Without the Holy Spirit and Christian brothers and sisters there is no way we can truly be settled. In this world Jesus promises us two things: provision and persecution. We can’t have one without the other. In Mark 10:28-31 Peter says to Jesus, “Look, we have left everything and followed you.” Jesus said, “Truly I tell you, there is no one who has left house or brothers or sisters or mother or father or children or fields, for my sake and for the sake of the good news, who will not receive a hundredfold now in this age—houses, brothers and sisters, mothers and children, and fields with persecutions—and in the age to come eternal life. But many who are first will be last, and the last will be first.” (NRSV)
In the Church we leave everything to follow Jesus and then receive a hundredfold back with persecutions and eternal life. I know so many people who welcome the idea of a banquet but shun the thought of persecution. The love that we know in Jesus Christ leads us into suffering in this world and on behalf of all who suffer. Jesus asks nothing of us that He himself is not doing. I shudder to myself when I encourage Churches to welcome the homeless, the addicted, the impoverished. I shudder because I know that it is not easy. This is true not just for Churches but also for new members of this ministry. New believers who have committed to serving here with very little themselves are placed in harm’s way. They’re learning to love and that makes them vulnerable. The call to follow Jesus makes you vulnerable to a lot of pain. That makes this place a revolving door.
Now many churches are revolving doors for the wrong reasons. They’re places where you can sing praises, be encouraged, and there is no threat of persecution. No one calls you to account and everyone is wearing a face. Even so people come and go and don’t really get the point of why they came in the first place. Everyone wants acceptance, no one wants obedience.
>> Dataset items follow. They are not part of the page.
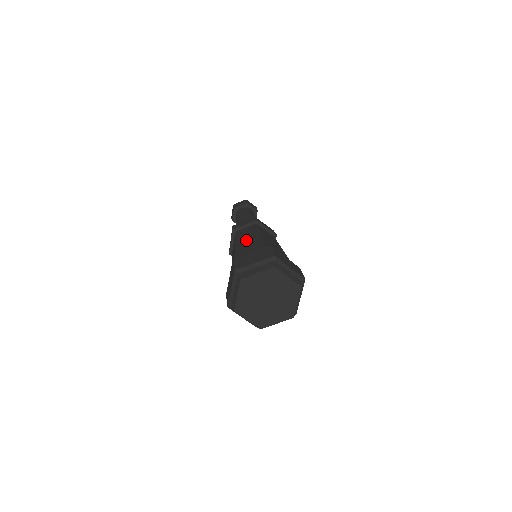
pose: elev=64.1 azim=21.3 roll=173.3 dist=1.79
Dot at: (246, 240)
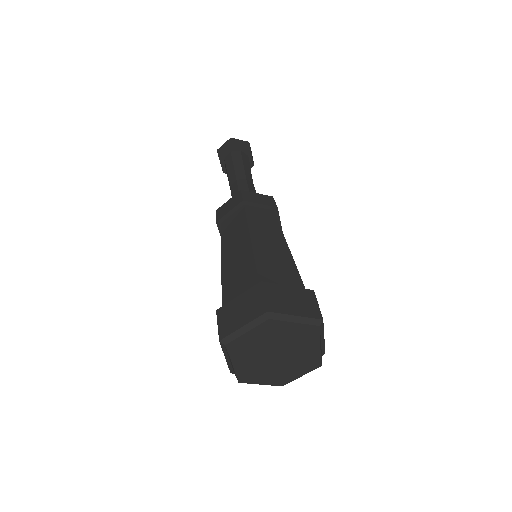
Dot at: (267, 240)
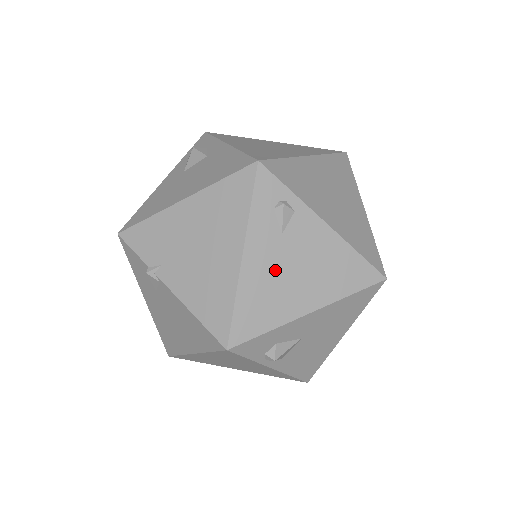
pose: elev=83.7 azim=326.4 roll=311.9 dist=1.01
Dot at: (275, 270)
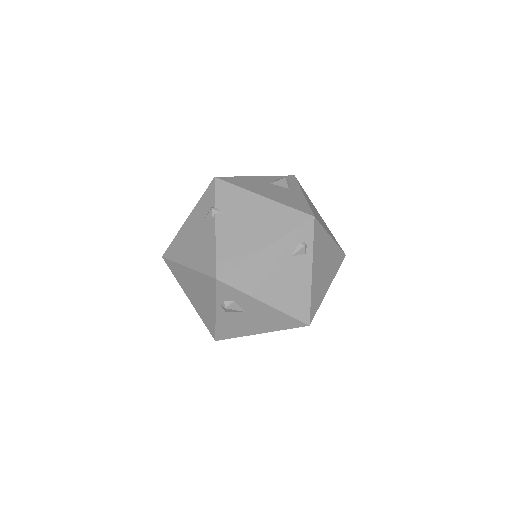
Dot at: (272, 268)
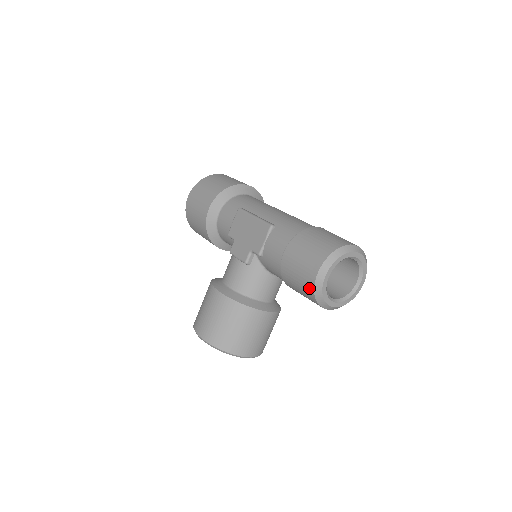
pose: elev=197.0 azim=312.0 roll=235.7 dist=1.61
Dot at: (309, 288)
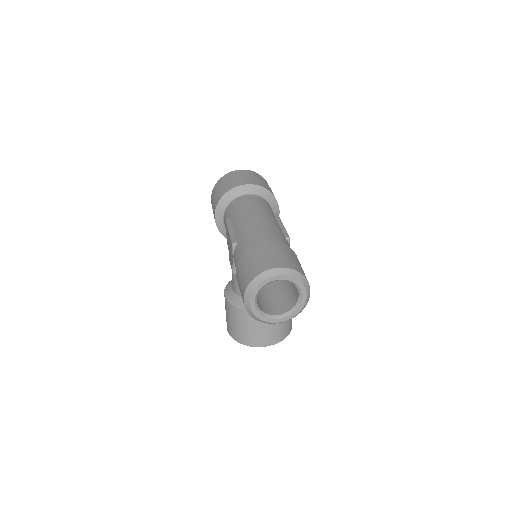
Dot at: occluded
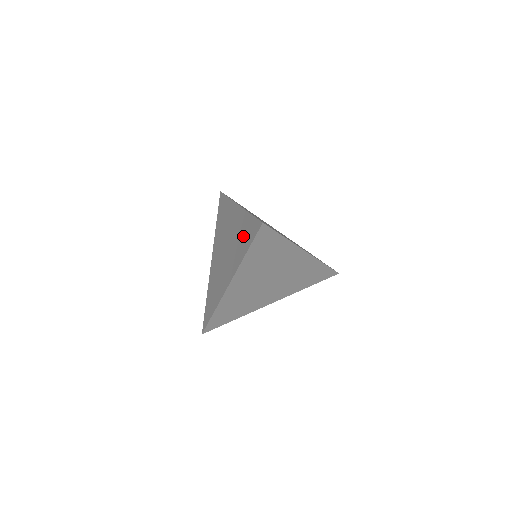
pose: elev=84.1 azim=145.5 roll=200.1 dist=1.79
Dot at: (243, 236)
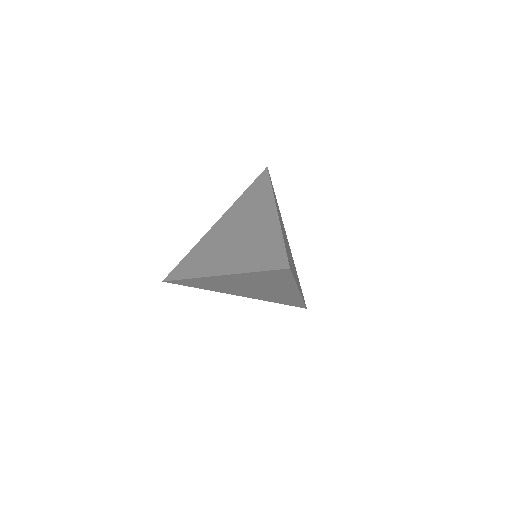
Dot at: (262, 251)
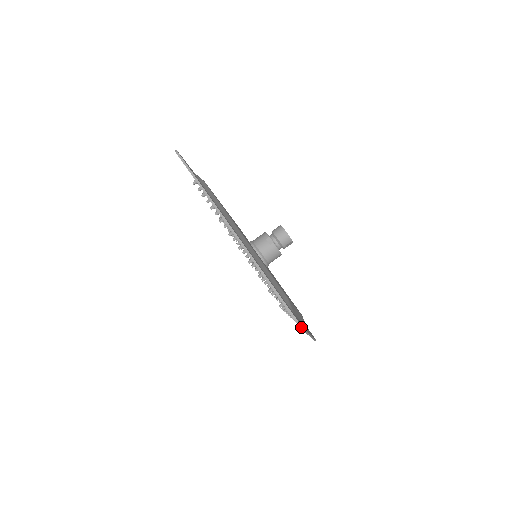
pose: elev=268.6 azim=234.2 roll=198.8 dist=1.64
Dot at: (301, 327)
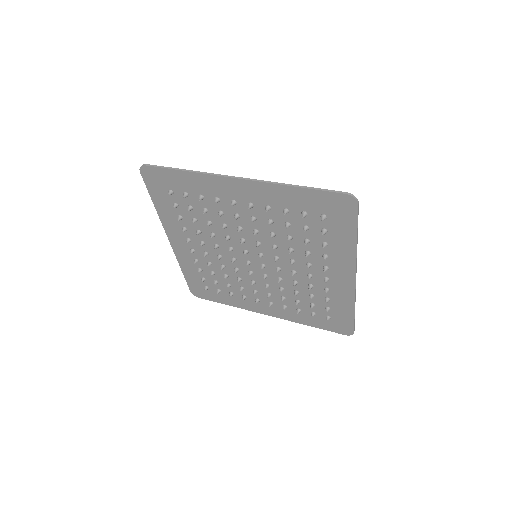
Dot at: (358, 203)
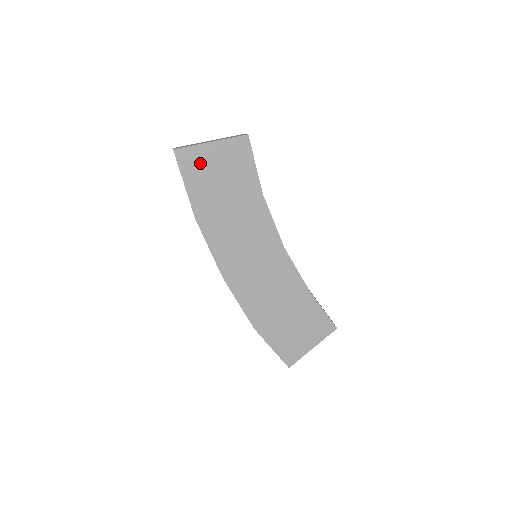
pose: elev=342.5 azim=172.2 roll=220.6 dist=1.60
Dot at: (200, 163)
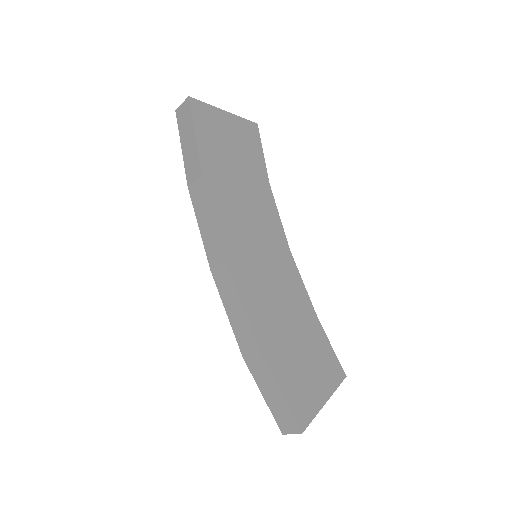
Dot at: (213, 123)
What is happening in America is that churches have become so affirming, so nonconfrontational, and so turned inward, that they promise a life without suffering and persecution. They think they’re being persecuted when what they are voting for is opposed. That’s just silly. Real suffering is siding with people whom society has thrown away. Real persecution comes from obeying Jesus’ call to really get to know people and attempt to teach them obedience. That sort of obedience makes us a threat. We’re teaching people their value apart from consumerism. We’re far more concerned with whether they can learn to live in community than whether they can become tax payers. As a nonprofit you’ll never get government money for doing that!
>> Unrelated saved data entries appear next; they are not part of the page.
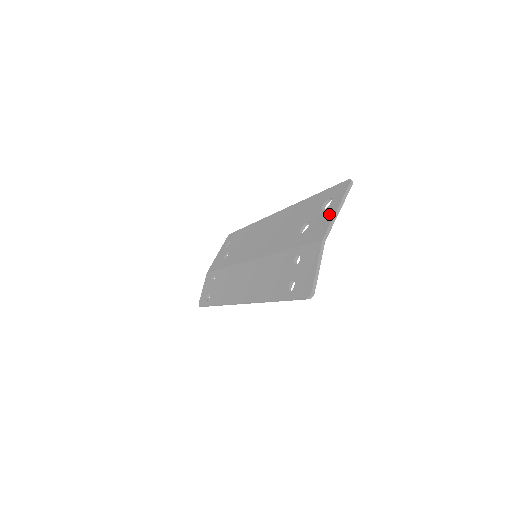
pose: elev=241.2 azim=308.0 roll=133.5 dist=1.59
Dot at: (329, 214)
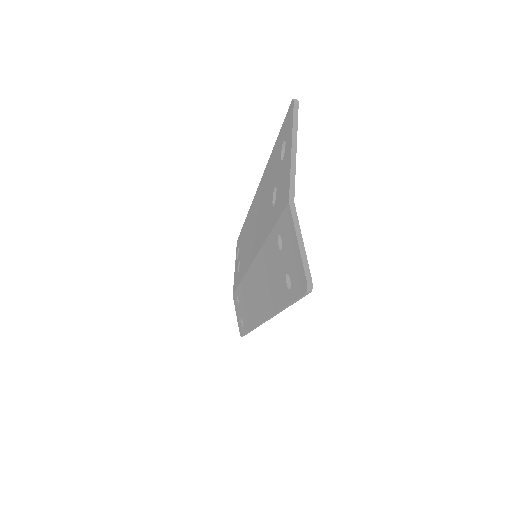
Dot at: (286, 161)
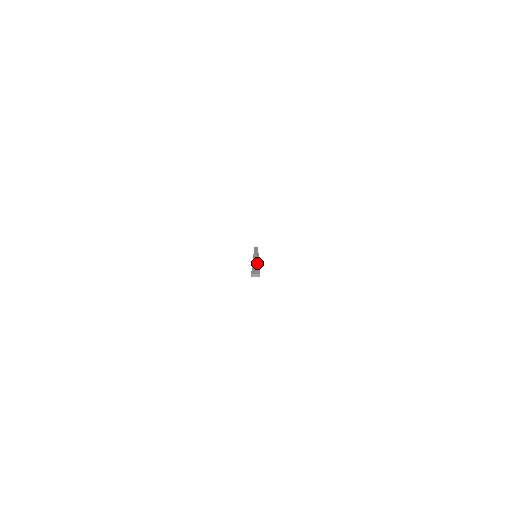
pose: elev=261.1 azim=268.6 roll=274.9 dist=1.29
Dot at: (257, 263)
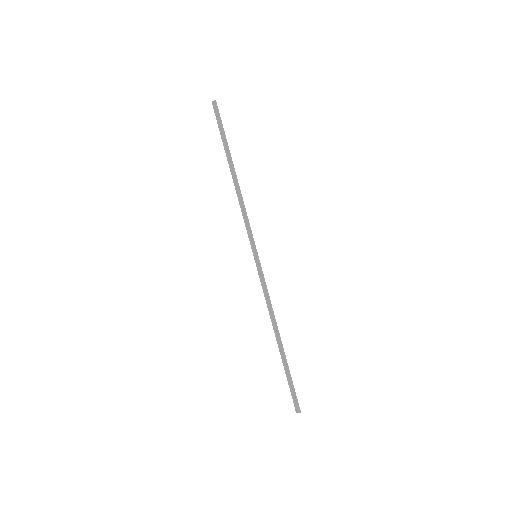
Dot at: (280, 344)
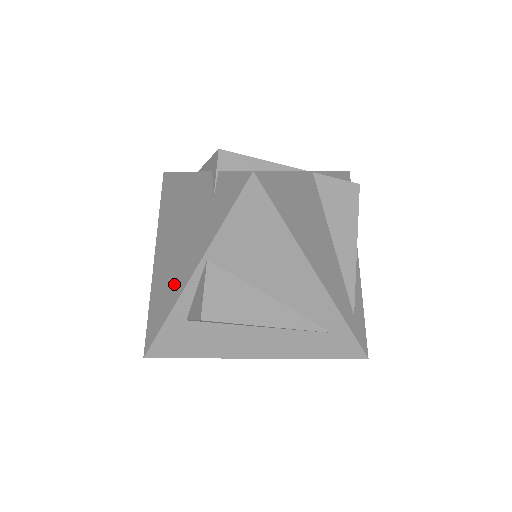
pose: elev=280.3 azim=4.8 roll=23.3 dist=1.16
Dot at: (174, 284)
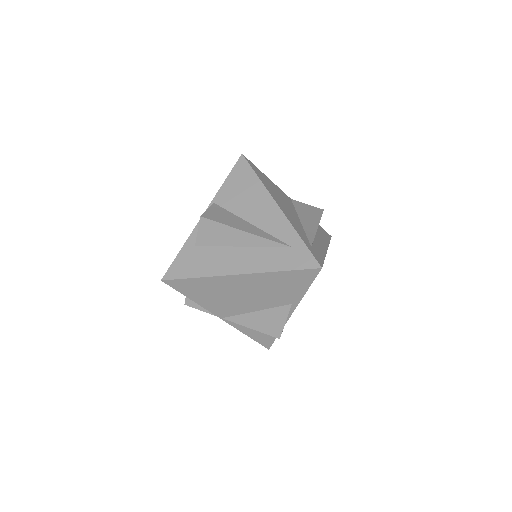
Dot at: occluded
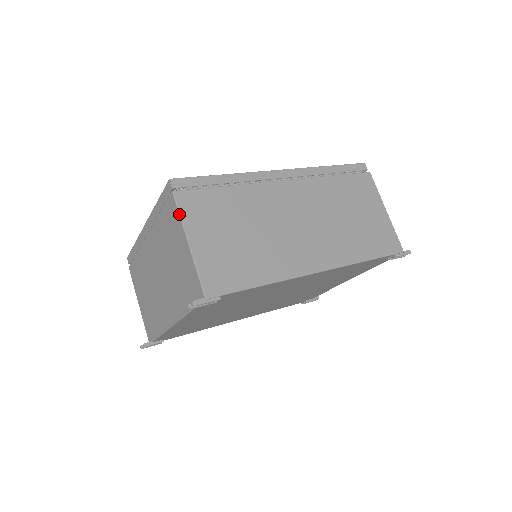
Even so the love of Jesus Christ is good news to those who are perishing. We are becoming people who love and know we are loved. We become people who can share ourselves with others. We look forward to that day when we will be at home with all the righteous, enjoying victory over sin, death, and the devil. We’ll share heaven with scores of saints across time and we will know Jesus face to face the way he knows us. I want to be ready for that party, don’t you?